(Stored data)
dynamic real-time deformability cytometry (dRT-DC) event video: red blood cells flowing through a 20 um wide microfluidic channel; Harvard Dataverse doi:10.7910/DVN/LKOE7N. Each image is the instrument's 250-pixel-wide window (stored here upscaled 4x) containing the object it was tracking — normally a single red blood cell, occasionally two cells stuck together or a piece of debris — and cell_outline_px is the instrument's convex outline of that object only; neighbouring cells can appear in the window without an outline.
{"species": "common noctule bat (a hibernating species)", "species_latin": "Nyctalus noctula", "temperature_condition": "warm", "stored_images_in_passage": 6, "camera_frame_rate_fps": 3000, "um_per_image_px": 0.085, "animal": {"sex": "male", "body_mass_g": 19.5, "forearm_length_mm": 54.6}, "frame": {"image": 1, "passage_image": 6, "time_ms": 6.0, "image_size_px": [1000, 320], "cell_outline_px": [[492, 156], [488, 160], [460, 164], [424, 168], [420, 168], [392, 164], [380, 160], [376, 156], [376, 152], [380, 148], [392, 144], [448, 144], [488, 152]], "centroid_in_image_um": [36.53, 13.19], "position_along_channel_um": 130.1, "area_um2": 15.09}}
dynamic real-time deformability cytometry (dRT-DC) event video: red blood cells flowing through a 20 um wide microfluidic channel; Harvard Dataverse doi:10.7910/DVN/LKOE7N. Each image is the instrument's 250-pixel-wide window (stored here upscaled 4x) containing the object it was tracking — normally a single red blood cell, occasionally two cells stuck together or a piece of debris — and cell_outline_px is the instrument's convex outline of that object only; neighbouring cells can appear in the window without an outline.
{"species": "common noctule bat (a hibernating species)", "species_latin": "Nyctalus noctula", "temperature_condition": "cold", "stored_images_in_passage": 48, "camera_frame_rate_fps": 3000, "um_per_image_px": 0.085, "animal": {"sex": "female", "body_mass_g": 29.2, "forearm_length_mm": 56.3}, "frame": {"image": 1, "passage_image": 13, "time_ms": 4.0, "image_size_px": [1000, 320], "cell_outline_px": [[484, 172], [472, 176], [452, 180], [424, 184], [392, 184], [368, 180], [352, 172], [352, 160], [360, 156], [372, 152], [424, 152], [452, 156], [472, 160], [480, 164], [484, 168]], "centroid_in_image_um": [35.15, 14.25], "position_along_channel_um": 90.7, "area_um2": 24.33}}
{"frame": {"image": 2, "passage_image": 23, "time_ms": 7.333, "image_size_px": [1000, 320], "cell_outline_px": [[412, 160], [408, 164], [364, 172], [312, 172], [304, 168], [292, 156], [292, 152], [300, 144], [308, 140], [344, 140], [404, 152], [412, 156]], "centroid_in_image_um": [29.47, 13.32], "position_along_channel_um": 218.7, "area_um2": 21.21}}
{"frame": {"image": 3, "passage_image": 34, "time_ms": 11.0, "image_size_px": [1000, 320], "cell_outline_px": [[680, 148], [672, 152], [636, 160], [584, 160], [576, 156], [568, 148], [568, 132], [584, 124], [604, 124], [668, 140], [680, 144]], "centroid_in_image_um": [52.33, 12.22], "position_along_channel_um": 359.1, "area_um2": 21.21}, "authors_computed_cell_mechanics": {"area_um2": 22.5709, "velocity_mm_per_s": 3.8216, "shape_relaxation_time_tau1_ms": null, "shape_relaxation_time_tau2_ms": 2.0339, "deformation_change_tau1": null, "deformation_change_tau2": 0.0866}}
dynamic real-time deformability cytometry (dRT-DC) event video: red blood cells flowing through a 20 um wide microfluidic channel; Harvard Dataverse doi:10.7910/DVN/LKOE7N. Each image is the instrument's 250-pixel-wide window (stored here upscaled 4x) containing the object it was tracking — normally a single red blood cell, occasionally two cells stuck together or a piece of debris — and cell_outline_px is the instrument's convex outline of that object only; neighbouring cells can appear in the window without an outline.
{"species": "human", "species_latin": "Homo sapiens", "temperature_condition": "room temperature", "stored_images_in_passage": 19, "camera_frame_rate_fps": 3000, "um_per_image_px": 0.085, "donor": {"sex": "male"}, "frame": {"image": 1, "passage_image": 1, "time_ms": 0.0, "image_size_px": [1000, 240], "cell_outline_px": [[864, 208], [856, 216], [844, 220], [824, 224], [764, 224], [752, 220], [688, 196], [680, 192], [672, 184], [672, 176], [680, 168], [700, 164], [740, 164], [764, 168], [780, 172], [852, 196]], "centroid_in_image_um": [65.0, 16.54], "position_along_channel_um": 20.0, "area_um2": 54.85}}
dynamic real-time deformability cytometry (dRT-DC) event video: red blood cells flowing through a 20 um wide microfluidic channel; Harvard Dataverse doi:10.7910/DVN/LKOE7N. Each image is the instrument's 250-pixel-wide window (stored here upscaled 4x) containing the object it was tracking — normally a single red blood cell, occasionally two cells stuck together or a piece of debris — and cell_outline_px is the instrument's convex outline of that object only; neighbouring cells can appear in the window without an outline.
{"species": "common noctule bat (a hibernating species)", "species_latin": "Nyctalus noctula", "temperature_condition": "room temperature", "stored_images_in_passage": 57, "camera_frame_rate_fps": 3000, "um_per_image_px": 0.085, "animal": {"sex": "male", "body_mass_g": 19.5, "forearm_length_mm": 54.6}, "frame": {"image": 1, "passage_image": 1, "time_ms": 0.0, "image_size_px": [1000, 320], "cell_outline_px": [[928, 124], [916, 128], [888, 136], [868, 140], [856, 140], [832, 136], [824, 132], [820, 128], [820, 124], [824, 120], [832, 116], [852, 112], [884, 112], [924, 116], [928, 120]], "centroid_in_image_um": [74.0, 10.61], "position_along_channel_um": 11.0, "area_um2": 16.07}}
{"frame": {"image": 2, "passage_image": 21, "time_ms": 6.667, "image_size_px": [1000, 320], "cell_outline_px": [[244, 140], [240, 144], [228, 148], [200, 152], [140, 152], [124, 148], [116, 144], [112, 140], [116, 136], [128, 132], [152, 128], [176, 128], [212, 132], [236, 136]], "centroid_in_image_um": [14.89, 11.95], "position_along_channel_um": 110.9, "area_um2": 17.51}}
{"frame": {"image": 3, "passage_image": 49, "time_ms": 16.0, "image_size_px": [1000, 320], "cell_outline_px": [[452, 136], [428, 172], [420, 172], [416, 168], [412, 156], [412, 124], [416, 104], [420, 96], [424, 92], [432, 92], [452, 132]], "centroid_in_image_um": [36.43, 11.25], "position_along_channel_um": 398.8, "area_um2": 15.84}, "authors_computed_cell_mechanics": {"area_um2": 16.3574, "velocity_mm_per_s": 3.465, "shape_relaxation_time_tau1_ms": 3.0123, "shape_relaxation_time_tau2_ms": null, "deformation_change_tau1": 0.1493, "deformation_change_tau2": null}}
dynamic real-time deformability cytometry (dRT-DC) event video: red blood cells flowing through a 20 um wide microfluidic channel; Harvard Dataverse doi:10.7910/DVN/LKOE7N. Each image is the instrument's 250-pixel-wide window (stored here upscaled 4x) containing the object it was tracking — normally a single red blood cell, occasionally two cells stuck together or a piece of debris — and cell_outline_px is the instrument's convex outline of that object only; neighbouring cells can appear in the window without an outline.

> [OBJECTIVE]: Print out every record again, exactly and in full.

> [EXPECTED ANSWER]:
dynamic real-time deformability cytometry (dRT-DC) event video: red blood cells flowing through a 20 um wide microfluidic channel; Harvard Dataverse doi:10.7910/DVN/LKOE7N. Each image is the instrument's 250-pixel-wide window (stored here upscaled 4x) containing the object it was tracking — normally a single red blood cell, occasionally two cells stuck together or a piece of debris — and cell_outline_px is the instrument's convex outline of that object only; neighbouring cells can appear in the window without an outline.
{"species": "common noctule bat (a hibernating species)", "species_latin": "Nyctalus noctula", "temperature_condition": "warm", "stored_images_in_passage": 6, "camera_frame_rate_fps": 3000, "um_per_image_px": 0.085, "animal": {"sex": "male", "body_mass_g": 19.5, "forearm_length_mm": 54.6}, "frame": {"image": 1, "passage_image": 6, "time_ms": 6.0, "image_size_px": [1000, 320], "cell_outline_px": [[492, 156], [488, 160], [460, 164], [424, 168], [420, 168], [392, 164], [380, 160], [376, 156], [376, 152], [380, 148], [392, 144], [448, 144], [488, 152]], "centroid_in_image_um": [36.53, 13.19], "position_along_channel_um": 130.1, "area_um2": 15.09}}
dynamic real-time deformability cytometry (dRT-DC) event video: red blood cells flowing through a 20 um wide microfluidic channel; Harvard Dataverse doi:10.7910/DVN/LKOE7N. Each image is the instrument's 250-pixel-wide window (stored here upscaled 4x) containing the object it was tracking — normally a single red blood cell, occasionally two cells stuck together or a piece of debris — and cell_outline_px is the instrument's convex outline of that object only; neighbouring cells can appear in the window without an outline.
{"species": "common noctule bat (a hibernating species)", "species_latin": "Nyctalus noctula", "temperature_condition": "cold", "stored_images_in_passage": 48, "camera_frame_rate_fps": 3000, "um_per_image_px": 0.085, "animal": {"sex": "female", "body_mass_g": 29.2, "forearm_length_mm": 56.3}, "frame": {"image": 1, "passage_image": 13, "time_ms": 4.0, "image_size_px": [1000, 320], "cell_outline_px": [[484, 172], [472, 176], [452, 180], [424, 184], [392, 184], [368, 180], [352, 172], [352, 160], [360, 156], [372, 152], [424, 152], [452, 156], [472, 160], [480, 164], [484, 168]], "centroid_in_image_um": [35.15, 14.25], "position_along_channel_um": 90.7, "area_um2": 24.33}}
{"frame": {"image": 2, "passage_image": 23, "time_ms": 7.333, "image_size_px": [1000, 320], "cell_outline_px": [[412, 160], [408, 164], [364, 172], [312, 172], [304, 168], [292, 156], [292, 152], [300, 144], [308, 140], [344, 140], [404, 152], [412, 156]], "centroid_in_image_um": [29.47, 13.32], "position_along_channel_um": 218.7, "area_um2": 21.21}}
{"frame": {"image": 3, "passage_image": 34, "time_ms": 11.0, "image_size_px": [1000, 320], "cell_outline_px": [[680, 148], [672, 152], [636, 160], [584, 160], [576, 156], [568, 148], [568, 132], [584, 124], [604, 124], [668, 140], [680, 144]], "centroid_in_image_um": [52.33, 12.22], "position_along_channel_um": 359.1, "area_um2": 21.21}, "authors_computed_cell_mechanics": {"area_um2": 22.5709, "velocity_mm_per_s": 3.8216, "shape_relaxation_time_tau1_ms": null, "shape_relaxation_time_tau2_ms": 2.0339, "deformation_change_tau1": null, "deformation_change_tau2": 0.0866}}
dynamic real-time deformability cytometry (dRT-DC) event video: red blood cells flowing through a 20 um wide microfluidic channel; Harvard Dataverse doi:10.7910/DVN/LKOE7N. Each image is the instrument's 250-pixel-wide window (stored here upscaled 4x) containing the object it was tracking — normally a single red blood cell, occasionally two cells stuck together or a piece of debris — and cell_outline_px is the instrument's convex outline of that object only; neighbouring cells can appear in the window without an outline.
{"species": "human", "species_latin": "Homo sapiens", "temperature_condition": "room temperature", "stored_images_in_passage": 19, "camera_frame_rate_fps": 3000, "um_per_image_px": 0.085, "donor": {"sex": "male"}, "frame": {"image": 1, "passage_image": 1, "time_ms": 0.0, "image_size_px": [1000, 240], "cell_outline_px": [[864, 208], [856, 216], [844, 220], [824, 224], [764, 224], [752, 220], [688, 196], [680, 192], [672, 184], [672, 176], [680, 168], [700, 164], [740, 164], [764, 168], [780, 172], [852, 196]], "centroid_in_image_um": [65.0, 16.54], "position_along_channel_um": 20.0, "area_um2": 54.85}}
dynamic real-time deformability cytometry (dRT-DC) event video: red blood cells flowing through a 20 um wide microfluidic channel; Harvard Dataverse doi:10.7910/DVN/LKOE7N. Each image is the instrument's 250-pixel-wide window (stored here upscaled 4x) containing the object it was tracking — normally a single red blood cell, occasionally two cells stuck together or a piece of debris — and cell_outline_px is the instrument's convex outline of that object only; neighbouring cells can appear in the window without an outline.
{"species": "common noctule bat (a hibernating species)", "species_latin": "Nyctalus noctula", "temperature_condition": "room temperature", "stored_images_in_passage": 57, "camera_frame_rate_fps": 3000, "um_per_image_px": 0.085, "animal": {"sex": "male", "body_mass_g": 19.5, "forearm_length_mm": 54.6}, "frame": {"image": 1, "passage_image": 1, "time_ms": 0.0, "image_size_px": [1000, 320], "cell_outline_px": [[928, 124], [916, 128], [888, 136], [868, 140], [856, 140], [832, 136], [824, 132], [820, 128], [820, 124], [824, 120], [832, 116], [852, 112], [884, 112], [924, 116], [928, 120]], "centroid_in_image_um": [74.0, 10.61], "position_along_channel_um": 11.0, "area_um2": 16.07}}
{"frame": {"image": 2, "passage_image": 21, "time_ms": 6.667, "image_size_px": [1000, 320], "cell_outline_px": [[244, 140], [240, 144], [228, 148], [200, 152], [140, 152], [124, 148], [116, 144], [112, 140], [116, 136], [128, 132], [152, 128], [176, 128], [212, 132], [236, 136]], "centroid_in_image_um": [14.89, 11.95], "position_along_channel_um": 110.9, "area_um2": 17.51}}
{"frame": {"image": 3, "passage_image": 49, "time_ms": 16.0, "image_size_px": [1000, 320], "cell_outline_px": [[452, 136], [428, 172], [420, 172], [416, 168], [412, 156], [412, 124], [416, 104], [420, 96], [424, 92], [432, 92], [452, 132]], "centroid_in_image_um": [36.43, 11.25], "position_along_channel_um": 398.8, "area_um2": 15.84}, "authors_computed_cell_mechanics": {"area_um2": 16.3574, "velocity_mm_per_s": 3.465, "shape_relaxation_time_tau1_ms": 3.0123, "shape_relaxation_time_tau2_ms": null, "deformation_change_tau1": 0.1493, "deformation_change_tau2": null}}
dynamic real-time deformability cytometry (dRT-DC) event video: red blood cells flowing through a 20 um wide microfluidic channel; Harvard Dataverse doi:10.7910/DVN/LKOE7N. Each image is the instrument's 250-pixel-wide window (stored here upscaled 4x) containing the object it was tracking — normally a single red blood cell, occasionally two cells stuck together or a piece of debris — and cell_outline_px is the instrument's convex outline of that object only; neighbouring cells can appear in the window without an outline.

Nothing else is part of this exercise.